# [WRITTEN TASK]
Edit the material below so that every "next-of-kin" becomes "emergency contact". Leave the rest untouched.

##### DATA RECORDS

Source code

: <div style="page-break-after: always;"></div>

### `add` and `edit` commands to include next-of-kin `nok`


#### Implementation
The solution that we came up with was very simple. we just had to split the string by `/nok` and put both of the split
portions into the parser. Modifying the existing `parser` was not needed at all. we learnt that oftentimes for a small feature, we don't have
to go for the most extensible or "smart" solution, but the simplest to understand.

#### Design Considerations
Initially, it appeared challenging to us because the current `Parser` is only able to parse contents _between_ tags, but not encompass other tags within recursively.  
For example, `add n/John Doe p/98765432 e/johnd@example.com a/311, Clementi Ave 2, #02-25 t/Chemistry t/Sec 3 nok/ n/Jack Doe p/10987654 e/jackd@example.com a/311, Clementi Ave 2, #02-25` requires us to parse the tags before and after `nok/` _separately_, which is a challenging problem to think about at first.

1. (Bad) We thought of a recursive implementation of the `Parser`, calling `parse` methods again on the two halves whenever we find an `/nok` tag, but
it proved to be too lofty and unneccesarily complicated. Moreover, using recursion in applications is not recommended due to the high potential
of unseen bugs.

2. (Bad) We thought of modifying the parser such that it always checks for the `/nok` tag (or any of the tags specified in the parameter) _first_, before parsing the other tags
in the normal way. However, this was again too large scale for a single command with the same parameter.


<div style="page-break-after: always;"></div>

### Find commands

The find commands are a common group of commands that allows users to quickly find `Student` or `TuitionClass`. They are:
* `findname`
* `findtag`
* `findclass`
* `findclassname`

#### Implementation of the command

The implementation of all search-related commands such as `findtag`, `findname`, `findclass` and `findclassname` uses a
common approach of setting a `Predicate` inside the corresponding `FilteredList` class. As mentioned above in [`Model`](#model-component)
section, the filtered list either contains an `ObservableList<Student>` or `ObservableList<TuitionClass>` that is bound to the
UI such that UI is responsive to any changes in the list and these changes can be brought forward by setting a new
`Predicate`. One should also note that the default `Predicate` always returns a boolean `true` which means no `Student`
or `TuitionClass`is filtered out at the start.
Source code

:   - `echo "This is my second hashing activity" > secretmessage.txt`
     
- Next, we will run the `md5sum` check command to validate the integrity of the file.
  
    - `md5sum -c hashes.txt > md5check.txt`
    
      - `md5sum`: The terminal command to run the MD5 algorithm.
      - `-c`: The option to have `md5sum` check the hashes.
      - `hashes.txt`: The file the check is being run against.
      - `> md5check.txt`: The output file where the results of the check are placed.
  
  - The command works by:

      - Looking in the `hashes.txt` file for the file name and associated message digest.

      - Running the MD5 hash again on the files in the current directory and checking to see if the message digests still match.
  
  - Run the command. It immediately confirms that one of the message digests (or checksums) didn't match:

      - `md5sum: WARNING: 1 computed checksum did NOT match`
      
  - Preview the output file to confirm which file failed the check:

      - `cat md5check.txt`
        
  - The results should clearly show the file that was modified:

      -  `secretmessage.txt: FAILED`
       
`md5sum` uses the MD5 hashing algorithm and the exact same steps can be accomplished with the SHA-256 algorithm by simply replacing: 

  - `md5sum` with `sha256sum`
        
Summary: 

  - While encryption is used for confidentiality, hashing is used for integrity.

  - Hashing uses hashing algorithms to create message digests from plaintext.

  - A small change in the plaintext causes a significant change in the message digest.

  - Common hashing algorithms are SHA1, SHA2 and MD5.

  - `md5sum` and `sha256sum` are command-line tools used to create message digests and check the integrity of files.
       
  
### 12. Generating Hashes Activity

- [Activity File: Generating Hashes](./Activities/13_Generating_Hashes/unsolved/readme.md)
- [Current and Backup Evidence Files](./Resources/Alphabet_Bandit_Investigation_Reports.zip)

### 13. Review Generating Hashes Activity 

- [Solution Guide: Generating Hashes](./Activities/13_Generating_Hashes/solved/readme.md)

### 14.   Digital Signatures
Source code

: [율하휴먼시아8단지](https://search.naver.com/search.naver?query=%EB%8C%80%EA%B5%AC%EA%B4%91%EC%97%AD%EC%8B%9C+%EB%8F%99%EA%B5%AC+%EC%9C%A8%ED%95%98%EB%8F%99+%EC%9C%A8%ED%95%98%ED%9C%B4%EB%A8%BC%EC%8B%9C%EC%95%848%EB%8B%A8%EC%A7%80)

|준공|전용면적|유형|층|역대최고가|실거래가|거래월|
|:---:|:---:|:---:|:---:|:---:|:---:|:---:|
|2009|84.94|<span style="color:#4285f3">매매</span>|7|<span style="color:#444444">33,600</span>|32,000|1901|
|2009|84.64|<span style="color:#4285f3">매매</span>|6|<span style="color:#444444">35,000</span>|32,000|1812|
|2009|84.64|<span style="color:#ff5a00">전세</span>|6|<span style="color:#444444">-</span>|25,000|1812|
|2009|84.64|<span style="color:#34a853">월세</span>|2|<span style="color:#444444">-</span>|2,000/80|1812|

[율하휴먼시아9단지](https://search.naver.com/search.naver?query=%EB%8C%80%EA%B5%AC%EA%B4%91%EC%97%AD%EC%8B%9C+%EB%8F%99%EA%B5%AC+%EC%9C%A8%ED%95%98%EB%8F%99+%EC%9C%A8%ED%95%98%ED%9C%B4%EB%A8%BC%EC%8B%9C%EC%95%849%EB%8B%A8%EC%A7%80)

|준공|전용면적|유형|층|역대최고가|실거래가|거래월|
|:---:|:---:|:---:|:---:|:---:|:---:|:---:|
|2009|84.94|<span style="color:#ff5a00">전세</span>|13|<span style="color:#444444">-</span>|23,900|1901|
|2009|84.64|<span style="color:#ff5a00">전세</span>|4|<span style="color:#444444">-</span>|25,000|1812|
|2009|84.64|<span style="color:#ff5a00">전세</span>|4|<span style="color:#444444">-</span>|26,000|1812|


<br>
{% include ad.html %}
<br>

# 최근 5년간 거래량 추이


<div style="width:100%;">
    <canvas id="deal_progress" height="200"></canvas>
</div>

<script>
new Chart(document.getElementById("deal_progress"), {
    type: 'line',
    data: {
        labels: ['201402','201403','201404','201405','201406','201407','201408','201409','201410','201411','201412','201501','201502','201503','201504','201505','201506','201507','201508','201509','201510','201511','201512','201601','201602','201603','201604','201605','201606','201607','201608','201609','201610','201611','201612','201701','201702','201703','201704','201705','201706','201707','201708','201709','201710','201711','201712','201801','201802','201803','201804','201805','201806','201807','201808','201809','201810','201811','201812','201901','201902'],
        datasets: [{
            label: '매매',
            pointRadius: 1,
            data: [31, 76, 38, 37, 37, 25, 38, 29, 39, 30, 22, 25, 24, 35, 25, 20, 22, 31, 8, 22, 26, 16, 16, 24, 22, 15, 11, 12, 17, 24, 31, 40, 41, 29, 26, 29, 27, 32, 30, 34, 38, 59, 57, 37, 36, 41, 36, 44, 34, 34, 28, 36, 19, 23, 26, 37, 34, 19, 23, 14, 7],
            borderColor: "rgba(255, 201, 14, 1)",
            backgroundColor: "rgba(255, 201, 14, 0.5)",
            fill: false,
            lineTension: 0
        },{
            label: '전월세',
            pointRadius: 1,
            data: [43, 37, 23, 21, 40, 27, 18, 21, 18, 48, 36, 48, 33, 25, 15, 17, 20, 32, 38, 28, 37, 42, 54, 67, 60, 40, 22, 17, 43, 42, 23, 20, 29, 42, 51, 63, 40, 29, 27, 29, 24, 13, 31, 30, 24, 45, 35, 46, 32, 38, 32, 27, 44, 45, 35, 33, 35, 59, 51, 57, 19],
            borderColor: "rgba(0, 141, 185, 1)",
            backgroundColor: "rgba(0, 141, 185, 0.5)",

##########

# [EXERCISE RESULT]
Source code

: <div style="page-break-after: always;"></div>

### `add` and `edit` commands to include emergency contact `nok`


#### Implementation
The solution that we came up with was very simple. we just had to split the string by `/nok` and put both of the split
portions into the parser. Modifying the existing `parser` was not needed at all. we learnt that oftentimes for a small feature, we don't have
to go for the most extensible or "smart" solution, but the simplest to understand.

#### Design Considerations
Initially, it appeared challenging to us because the current `Parser` is only able to parse contents _between_ tags, but not encompass other tags within recursively.  
For example, `add n/John Doe p/98765432 e/johnd@example.com a/311, Clementi Ave 2, #02-25 t/Chemistry t/Sec 3 nok/ n/Jack Doe p/10987654 e/jackd@example.com a/311, Clementi Ave 2, #02-25` requires us to parse the tags before and after `nok/` _separately_, which is a challenging problem to think about at first.

1. (Bad) We thought of a recursive implementation of the `Parser`, calling `parse` methods again on the two halves whenever we find an `/nok` tag, but
it proved to be too lofty and unneccesarily complicated. Moreover, using recursion in applications is not recommended due to the high potential
of unseen bugs.

2. (Bad) We thought of modifying the parser such that it always checks for the `/nok` tag (or any of the tags specified in the parameter) _first_, before parsing the other tags
in the normal way. However, this was again too large scale for a single command with the same parameter.


<div style="page-break-after: always;"></div>

### Find commands

The find commands are a common group of commands that allows users to quickly find `Student` or `TuitionClass`. They are:
* `findname`
* `findtag`
* `findclass`
* `findclassname`

#### Implementation of the command

The implementation of all search-related commands such as `findtag`, `findname`, `findclass` and `findclassname` uses a
common approach of setting a `Predicate` inside the corresponding `FilteredList` class. As mentioned above in [`Model`](#model-component)
section, the filtered list either contains an `ObservableList<Student>` or `ObservableList<TuitionClass>` that is bound to the
UI such that UI is responsive to any changes in the list and these changes can be brought forward by setting a new
`Predicate`. One should also note that the default `Predicate` always returns a boolean `true` which means no `Student`
or `TuitionClass`is filtered out at the start.
Source code

:   - `echo "This is my second hashing activity" > secretmessage.txt`
     
- Next, we will run the `md5sum` check command to validate the integrity of the file.
  
    - `md5sum -c hashes.txt > md5check.txt`
    
      - `md5sum`: The terminal command to run the MD5 algorithm.
      - `-c`: The option to have `md5sum` check the hashes.
      - `hashes.txt`: The file the check is being run against.
      - `> md5check.txt`: The output file where the results of the check are placed.
  
  - The command works by:

      - Looking in the `hashes.txt` file for the file name and associated message digest.

      - Running the MD5 hash again on the files in the current directory and checking to see if the message digests still match.
  
  - Run the command. It immediately confirms that one of the message digests (or checksums) didn't match:

      - `md5sum: WARNING: 1 computed checksum did NOT match`
      
  - Preview the output file to confirm which file failed the check:

      - `cat md5check.txt`
        
  - The results should clearly show the file that was modified:

      -  `secretmessage.txt: FAILED`
       
`md5sum` uses the MD5 hashing algorithm and the exact same steps can be accomplished with the SHA-256 algorithm by simply replacing: 

  - `md5sum` with `sha256sum`
        
Summary: 

  - While encryption is used for confidentiality, hashing is used for integrity.

  - Hashing uses hashing algorithms to create message digests from plaintext.

  - A small change in the plaintext causes a significant change in the message digest.

  - Common hashing algorithms are SHA1, SHA2 and MD5.

  - `md5sum` and `sha256sum` are command-line tools used to create message digests and check the integrity of files.
       
  
### 12. Generating Hashes Activity

- [Activity File: Generating Hashes](./Activities/13_Generating_Hashes/unsolved/readme.md)
- [Current and Backup Evidence Files](./Resources/Alphabet_Bandit_Investigation_Reports.zip)

### 13. Review Generating Hashes Activity 

- [Solution Guide: Generating Hashes](./Activities/13_Generating_Hashes/solved/readme.md)

### 14.   Digital Signatures
Source code

: [율하휴먼시아8단지](https://search.naver.com/search.naver?query=%EB%8C%80%EA%B5%AC%EA%B4%91%EC%97%AD%EC%8B%9C+%EB%8F%99%EA%B5%AC+%EC%9C%A8%ED%95%98%EB%8F%99+%EC%9C%A8%ED%95%98%ED%9C%B4%EB%A8%BC%EC%8B%9C%EC%95%848%EB%8B%A8%EC%A7%80)

|준공|전용면적|유형|층|역대최고가|실거래가|거래월|
|:---:|:---:|:---:|:---:|:---:|:---:|:---:|
|2009|84.94|<span style="color:#4285f3">매매</span>|7|<span style="color:#444444">33,600</span>|32,000|1901|
|2009|84.64|<span style="color:#4285f3">매매</span>|6|<span style="color:#444444">35,000</span>|32,000|1812|
|2009|84.64|<span style="color:#ff5a00">전세</span>|6|<span style="color:#444444">-</span>|25,000|1812|
|2009|84.64|<span style="color:#34a853">월세</span>|2|<span style="color:#444444">-</span>|2,000/80|1812|

[율하휴먼시아9단지](https://search.naver.com/search.naver?query=%EB%8C%80%EA%B5%AC%EA%B4%91%EC%97%AD%EC%8B%9C+%EB%8F%99%EA%B5%AC+%EC%9C%A8%ED%95%98%EB%8F%99+%EC%9C%A8%ED%95%98%ED%9C%B4%EB%A8%BC%EC%8B%9C%EC%95%849%EB%8B%A8%EC%A7%80)

|준공|전용면적|유형|층|역대최고가|실거래가|거래월|
|:---:|:---:|:---:|:---:|:---:|:---:|:---:|
|2009|84.94|<span style="color:#ff5a00">전세</span>|13|<span style="color:#444444">-</span>|23,900|1901|
|2009|84.64|<span style="color:#ff5a00">전세</span>|4|<span style="color:#444444">-</span>|25,000|1812|
|2009|84.64|<span style="color:#ff5a00">전세</span>|4|<span style="color:#444444">-</span>|26,000|1812|


<br>
{% include ad.html %}
<br>

# 최근 5년간 거래량 추이


<div style="width:100%;">
    <canvas id="deal_progress" height="200"></canvas>
</div>

<script>
new Chart(document.getElementById("deal_progress"), {
    type: 'line',
    data: {
        labels: ['201402','201403','201404','201405','201406','201407','201408','201409','201410','201411','201412','201501','201502','201503','201504','201505','201506','201507','201508','201509','201510','201511','201512','201601','201602','201603','201604','201605','201606','201607','201608','201609','201610','201611','201612','201701','201702','201703','201704','201705','201706','201707','201708','201709','201710','201711','201712','201801','201802','201803','201804','201805','201806','201807','201808','201809','201810','201811','201812','201901','201902'],
        datasets: [{
            label: '매매',
            pointRadius: 1,
            data: [31, 76, 38, 37, 37, 25, 38, 29, 39, 30, 22, 25, 24, 35, 25, 20, 22, 31, 8, 22, 26, 16, 16, 24, 22, 15, 11, 12, 17, 24, 31, 40, 41, 29, 26, 29, 27, 32, 30, 34, 38, 59, 57, 37, 36, 41, 36, 44, 34, 34, 28, 36, 19, 23, 26, 37, 34, 19, 23, 14, 7],
            borderColor: "rgba(255, 201, 14, 1)",
            backgroundColor: "rgba(255, 201, 14, 0.5)",
            fill: false,
            lineTension: 0
        },{
            label: '전월세',
            pointRadius: 1,
            data: [43, 37, 23, 21, 40, 27, 18, 21, 18, 48, 36, 48, 33, 25, 15, 17, 20, 32, 38, 28, 37, 42, 54, 67, 60, 40, 22, 17, 43, 42, 23, 20, 29, 42, 51, 63, 40, 29, 27, 29, 24, 13, 31, 30, 24, 45, 35, 46, 32, 38, 32, 27, 44, 45, 35, 33, 35, 59, 51, 57, 19],
            borderColor: "rgba(0, 141, 185, 1)",
            backgroundColor: "rgba(0, 141, 185, 0.5)",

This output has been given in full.